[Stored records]
----

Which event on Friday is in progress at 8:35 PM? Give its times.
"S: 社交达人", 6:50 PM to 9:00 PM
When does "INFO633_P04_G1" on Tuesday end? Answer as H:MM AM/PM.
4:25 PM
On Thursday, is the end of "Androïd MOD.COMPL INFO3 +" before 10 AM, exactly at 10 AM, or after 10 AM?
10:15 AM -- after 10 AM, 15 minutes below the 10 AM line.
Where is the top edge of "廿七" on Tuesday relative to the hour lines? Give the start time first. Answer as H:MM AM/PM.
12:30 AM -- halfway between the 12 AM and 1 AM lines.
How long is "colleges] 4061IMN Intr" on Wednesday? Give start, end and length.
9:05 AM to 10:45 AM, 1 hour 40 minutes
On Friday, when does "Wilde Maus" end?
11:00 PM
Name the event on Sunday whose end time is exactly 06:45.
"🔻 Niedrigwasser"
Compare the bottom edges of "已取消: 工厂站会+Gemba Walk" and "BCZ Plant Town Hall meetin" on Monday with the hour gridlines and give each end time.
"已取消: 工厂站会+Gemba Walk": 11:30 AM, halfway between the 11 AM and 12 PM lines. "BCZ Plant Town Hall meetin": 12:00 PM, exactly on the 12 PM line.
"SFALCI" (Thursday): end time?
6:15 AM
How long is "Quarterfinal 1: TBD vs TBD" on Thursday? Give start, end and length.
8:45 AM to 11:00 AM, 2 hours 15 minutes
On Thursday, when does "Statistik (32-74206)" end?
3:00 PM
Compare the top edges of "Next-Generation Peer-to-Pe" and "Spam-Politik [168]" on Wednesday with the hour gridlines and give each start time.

----

| WHAT THE EXERCISE ASKS |
Pull out every line of the entries above that contains the word "does", matching case exactly.

| EXERCISE OUTPUT |
When does "INFO633_P04_G1" on Tuesday end? Answer as H:MM AM/PM.
On Friday, when does "Wilde Maus" end?
On Thursday, when does "Statistik (32-74206)" end?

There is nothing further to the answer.